The capital region's bioterrorism crisis deepened yesterday after two employees at Washington's primary mail-handling facility died of suspected inhalation anthrax, and two others were seriously ill with the same illness.

Health authorities said they were also awaiting test results on at least nine other people in the Washington area - not necessarily all postal employees - whose illnesses might also prove to be anthrax.

Both fatalities were from Prince George's county, and both died within hours of arriving at hospital emergency rooms. Thomas L. Morris Jr., 55, of Suitland died Sunday and Joseph P. Curseen Jr., 47, of Clinton died yesterday.

In announcing the new cases, Homeland Security Director Tom Ridge said the nation was fighting two fronts in the same war. "There's a battlefield outside this country and there's a ... battlefield inside this country," he said

Ever since a Florida tabloid newspaper company became the first target of an anthrax attack last month, a string of poisoned letters and traces of deadly powder have surfaced in New York, New Jersey and Washington. But investigators remained puzzled yesterday by the trail of contamination - from the letter mailed to Senate Majority Leader Tom Daschle or another still undiscovered - that has infected postal workers.

Mitchell Cohen of the Centers for Disease Control and Prevention acknowledged that he did not understand how the victims had inhaled anthrax because the letter to Daschle was taped shut. "This phenomenon ... is an evolution," he said. "How it's actually occurring isn't clear."

More than 2,200 employees at Brentwood central mail facility, about 15 blocks north of the Capitol, and at an express mail facility in Linthicum were urged to report for testing and to begin a 10-day course of antibiotics.

Both facilities have been closed for at least a week while investigators work to locate the source of the contamination.

Last night, the Centers for Disease Control and Prevention recommended that all workers in 36 local post offices that receive mail from the Brentwood station take antibiotics as a precaution.
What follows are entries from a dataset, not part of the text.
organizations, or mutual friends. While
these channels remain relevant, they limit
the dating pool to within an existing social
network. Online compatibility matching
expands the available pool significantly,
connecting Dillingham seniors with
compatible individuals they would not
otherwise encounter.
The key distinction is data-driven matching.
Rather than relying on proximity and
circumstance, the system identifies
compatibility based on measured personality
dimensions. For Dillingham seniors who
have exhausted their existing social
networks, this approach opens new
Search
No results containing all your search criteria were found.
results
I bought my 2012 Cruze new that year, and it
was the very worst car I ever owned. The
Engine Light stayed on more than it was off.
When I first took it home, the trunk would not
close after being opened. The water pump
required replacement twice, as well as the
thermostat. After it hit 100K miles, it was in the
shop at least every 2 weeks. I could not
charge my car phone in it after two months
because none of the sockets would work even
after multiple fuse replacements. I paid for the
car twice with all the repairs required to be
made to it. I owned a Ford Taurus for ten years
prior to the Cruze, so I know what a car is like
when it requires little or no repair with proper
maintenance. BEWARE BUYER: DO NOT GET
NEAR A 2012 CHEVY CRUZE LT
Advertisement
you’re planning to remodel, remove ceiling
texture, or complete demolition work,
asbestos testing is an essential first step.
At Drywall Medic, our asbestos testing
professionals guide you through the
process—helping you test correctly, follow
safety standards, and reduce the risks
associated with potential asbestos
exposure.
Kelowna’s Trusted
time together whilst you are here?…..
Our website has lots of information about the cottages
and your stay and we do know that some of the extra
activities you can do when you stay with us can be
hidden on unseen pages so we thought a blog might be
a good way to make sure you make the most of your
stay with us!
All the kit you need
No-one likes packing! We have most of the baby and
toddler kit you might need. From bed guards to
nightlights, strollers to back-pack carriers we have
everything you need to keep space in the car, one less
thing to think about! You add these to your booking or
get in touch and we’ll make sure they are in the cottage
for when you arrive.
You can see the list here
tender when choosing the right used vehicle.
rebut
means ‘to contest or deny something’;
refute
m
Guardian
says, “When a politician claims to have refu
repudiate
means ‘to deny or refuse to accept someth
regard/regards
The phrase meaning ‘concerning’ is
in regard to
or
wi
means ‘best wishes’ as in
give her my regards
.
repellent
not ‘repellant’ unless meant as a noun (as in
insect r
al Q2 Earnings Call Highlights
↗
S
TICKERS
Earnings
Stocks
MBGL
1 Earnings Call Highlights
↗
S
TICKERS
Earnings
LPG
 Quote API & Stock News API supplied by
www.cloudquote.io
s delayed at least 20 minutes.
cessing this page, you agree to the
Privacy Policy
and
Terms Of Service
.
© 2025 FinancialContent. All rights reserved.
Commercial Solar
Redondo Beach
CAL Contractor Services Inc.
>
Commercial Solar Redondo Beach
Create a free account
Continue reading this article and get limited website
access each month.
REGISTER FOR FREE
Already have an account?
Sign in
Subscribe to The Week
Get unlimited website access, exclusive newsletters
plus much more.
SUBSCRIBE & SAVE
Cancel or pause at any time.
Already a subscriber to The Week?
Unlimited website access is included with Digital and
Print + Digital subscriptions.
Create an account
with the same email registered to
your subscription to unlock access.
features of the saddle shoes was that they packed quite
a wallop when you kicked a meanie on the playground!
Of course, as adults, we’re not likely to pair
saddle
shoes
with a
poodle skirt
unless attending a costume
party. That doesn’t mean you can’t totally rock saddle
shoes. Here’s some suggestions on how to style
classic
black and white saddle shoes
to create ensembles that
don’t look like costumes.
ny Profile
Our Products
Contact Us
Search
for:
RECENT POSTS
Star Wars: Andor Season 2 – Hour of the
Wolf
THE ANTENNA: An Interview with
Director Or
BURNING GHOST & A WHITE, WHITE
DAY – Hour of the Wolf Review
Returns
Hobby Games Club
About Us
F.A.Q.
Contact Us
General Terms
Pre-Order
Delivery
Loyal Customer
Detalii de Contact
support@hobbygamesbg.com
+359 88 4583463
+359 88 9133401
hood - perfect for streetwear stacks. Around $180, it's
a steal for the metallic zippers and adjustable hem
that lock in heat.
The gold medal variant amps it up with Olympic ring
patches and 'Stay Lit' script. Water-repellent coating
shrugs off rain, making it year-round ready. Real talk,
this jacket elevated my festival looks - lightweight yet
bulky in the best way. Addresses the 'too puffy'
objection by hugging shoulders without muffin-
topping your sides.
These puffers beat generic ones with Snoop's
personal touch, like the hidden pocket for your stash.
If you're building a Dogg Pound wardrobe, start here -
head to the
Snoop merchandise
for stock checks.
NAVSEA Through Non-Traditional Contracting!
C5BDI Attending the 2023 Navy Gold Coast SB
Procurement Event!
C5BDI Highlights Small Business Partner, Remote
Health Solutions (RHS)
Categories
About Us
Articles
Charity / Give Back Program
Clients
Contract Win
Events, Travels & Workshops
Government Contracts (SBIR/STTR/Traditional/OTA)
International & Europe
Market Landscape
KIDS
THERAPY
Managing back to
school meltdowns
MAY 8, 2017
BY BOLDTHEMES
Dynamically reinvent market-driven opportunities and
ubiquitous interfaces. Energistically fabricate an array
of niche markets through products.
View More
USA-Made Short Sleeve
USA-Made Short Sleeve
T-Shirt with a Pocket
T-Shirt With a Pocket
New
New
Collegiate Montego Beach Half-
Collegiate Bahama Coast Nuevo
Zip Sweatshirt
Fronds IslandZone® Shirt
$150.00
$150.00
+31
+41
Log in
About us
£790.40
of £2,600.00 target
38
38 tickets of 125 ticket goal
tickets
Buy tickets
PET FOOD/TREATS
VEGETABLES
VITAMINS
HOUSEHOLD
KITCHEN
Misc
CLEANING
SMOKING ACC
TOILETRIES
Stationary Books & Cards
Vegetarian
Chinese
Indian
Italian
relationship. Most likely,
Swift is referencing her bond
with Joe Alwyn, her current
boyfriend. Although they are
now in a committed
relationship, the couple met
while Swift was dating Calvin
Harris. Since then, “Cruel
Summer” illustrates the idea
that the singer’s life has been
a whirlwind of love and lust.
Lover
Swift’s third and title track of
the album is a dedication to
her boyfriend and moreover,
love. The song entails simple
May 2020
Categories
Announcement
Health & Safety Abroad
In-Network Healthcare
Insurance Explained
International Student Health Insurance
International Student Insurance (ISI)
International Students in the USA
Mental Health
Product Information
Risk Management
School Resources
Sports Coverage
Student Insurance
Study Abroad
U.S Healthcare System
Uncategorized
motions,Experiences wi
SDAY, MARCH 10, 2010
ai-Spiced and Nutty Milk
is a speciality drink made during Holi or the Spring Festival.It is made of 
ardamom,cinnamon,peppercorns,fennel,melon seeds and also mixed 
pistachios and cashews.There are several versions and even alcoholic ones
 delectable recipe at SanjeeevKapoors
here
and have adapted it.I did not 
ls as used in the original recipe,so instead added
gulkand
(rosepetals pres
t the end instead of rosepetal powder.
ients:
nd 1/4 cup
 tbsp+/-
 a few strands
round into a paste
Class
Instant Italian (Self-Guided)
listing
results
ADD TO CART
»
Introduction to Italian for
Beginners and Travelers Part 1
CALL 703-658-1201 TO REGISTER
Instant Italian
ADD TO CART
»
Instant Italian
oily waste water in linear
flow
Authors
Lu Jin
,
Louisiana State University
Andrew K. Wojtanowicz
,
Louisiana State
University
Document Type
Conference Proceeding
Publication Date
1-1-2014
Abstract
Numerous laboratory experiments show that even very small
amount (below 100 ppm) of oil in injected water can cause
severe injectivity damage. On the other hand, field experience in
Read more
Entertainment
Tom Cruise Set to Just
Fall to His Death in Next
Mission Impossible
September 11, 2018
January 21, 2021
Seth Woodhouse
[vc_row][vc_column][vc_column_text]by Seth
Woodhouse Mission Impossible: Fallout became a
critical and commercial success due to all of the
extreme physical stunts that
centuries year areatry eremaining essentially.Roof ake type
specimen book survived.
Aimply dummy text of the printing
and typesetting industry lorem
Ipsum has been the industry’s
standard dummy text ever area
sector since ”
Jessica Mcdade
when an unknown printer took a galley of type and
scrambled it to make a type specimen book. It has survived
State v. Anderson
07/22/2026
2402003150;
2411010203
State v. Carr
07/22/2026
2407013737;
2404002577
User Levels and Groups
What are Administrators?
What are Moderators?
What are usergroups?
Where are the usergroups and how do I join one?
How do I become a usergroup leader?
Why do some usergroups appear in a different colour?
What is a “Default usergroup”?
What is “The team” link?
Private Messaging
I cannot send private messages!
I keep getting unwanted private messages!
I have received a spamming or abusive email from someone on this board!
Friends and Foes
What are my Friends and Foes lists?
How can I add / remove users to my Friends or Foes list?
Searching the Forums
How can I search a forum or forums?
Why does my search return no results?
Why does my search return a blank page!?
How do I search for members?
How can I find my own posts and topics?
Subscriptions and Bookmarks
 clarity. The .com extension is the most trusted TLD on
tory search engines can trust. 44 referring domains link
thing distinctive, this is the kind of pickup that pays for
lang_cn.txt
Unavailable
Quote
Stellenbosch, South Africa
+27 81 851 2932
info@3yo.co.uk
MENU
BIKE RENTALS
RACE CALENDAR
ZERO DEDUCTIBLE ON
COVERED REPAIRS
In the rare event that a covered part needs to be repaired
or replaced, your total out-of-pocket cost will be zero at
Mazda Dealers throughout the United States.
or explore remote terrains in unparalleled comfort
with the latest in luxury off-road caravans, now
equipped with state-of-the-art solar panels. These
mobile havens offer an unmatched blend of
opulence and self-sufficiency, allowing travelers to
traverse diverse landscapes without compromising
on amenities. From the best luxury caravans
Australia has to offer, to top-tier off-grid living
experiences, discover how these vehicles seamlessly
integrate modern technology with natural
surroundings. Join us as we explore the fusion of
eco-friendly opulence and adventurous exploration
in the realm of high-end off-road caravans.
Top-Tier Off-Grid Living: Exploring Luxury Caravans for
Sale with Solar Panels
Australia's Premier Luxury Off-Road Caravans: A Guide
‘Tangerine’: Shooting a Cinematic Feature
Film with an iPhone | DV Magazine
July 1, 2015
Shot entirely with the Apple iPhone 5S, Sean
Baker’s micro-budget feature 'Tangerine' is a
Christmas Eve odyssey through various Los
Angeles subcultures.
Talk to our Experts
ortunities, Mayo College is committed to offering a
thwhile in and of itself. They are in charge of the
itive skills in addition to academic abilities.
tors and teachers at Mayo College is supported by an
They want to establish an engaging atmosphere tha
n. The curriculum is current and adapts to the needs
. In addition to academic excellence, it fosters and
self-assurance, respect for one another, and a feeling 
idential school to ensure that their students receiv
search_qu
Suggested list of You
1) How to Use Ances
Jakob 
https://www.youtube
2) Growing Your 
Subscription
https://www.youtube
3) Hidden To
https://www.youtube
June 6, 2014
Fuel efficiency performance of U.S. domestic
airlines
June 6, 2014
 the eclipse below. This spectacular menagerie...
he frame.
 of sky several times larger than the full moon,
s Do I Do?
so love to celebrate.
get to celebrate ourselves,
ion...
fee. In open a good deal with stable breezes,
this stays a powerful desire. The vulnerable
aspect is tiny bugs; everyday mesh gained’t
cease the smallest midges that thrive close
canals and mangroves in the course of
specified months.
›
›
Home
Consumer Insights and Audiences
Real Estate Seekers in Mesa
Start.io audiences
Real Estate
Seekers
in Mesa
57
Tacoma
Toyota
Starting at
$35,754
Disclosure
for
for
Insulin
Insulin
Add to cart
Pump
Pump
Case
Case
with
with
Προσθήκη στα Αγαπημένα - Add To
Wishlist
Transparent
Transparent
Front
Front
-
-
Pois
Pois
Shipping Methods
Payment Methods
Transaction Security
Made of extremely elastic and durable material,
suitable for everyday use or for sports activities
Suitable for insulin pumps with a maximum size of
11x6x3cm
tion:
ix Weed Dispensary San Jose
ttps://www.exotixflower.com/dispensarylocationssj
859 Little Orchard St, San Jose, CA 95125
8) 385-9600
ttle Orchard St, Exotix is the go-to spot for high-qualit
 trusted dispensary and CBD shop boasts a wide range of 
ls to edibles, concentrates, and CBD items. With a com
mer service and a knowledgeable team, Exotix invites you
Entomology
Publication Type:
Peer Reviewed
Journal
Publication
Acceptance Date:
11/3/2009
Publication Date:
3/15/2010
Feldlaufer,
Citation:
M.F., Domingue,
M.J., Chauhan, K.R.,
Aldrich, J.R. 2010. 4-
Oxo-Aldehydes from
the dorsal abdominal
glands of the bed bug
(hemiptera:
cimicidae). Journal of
Officials said about 2,000 employees would be covered.

As hundreds of postal workers waited outside D.C. General Hospital for testing yesterday, some expressed anger that they went untested for anthrax exposure and remained on the job last week, even after Congressional staffers who might have been exposed were examined and sent home.

"We're the ones taking the risks, and no one has been telling us the truth about the danger we've been in," said Willard Tucker, 44, a letter carrier from Forestville. "If I'm infected, I'm already in trouble because they waited so long before we got tested."

In an effort to safeguard postal workers, Deborah Willhite, a Postal Service official, said yesterday that the CDC and other health authorities had reversed their previous position and now advised that postal workers be furnished with gloves and masks.

Postmaster General John E. Potter said the Postal Service also was increasing security at its facilities and would introduce ultraviolet technology to sanitize mail. He also said that post offices had halted cleaning their machinery with blowers, which could possibly circulate anthrax spores.

The Brentwood mail center was targeted by investigators because they believe an anthrax-laced letter mailed from New Jersey on Oct. 9 and addressed to Daschle passed through the facility en route to Capitol Hill.

The Linthicum express mail facility near Baltimore-Washington International Airport was closed after Leroy Richmond, 57, a postal employee who worked there and at Brentwood, became sick during the weekend with the inhaled form of anthrax.

Ridge defended the actions of the Centers for Disease Control and others agencies yesterday. He said it took investigators a while to "follow the chain" of the Daschle letter back to Brentwood and determine there might be a problem at the facility.

"I think they moved quickly, as quickly as they could," Ridge said.

Cohen said that, much like the D.C. incident, previous investigations in Florida and New York, where anthrax-tainted letters also turned up, did not initially show anthrax in postal offices.

Spores have now turned up at a regional facility in Trenton, three post offices in South Florida and at a postal substation in Washington, as well as mailrooms in several House and Senate office buildings.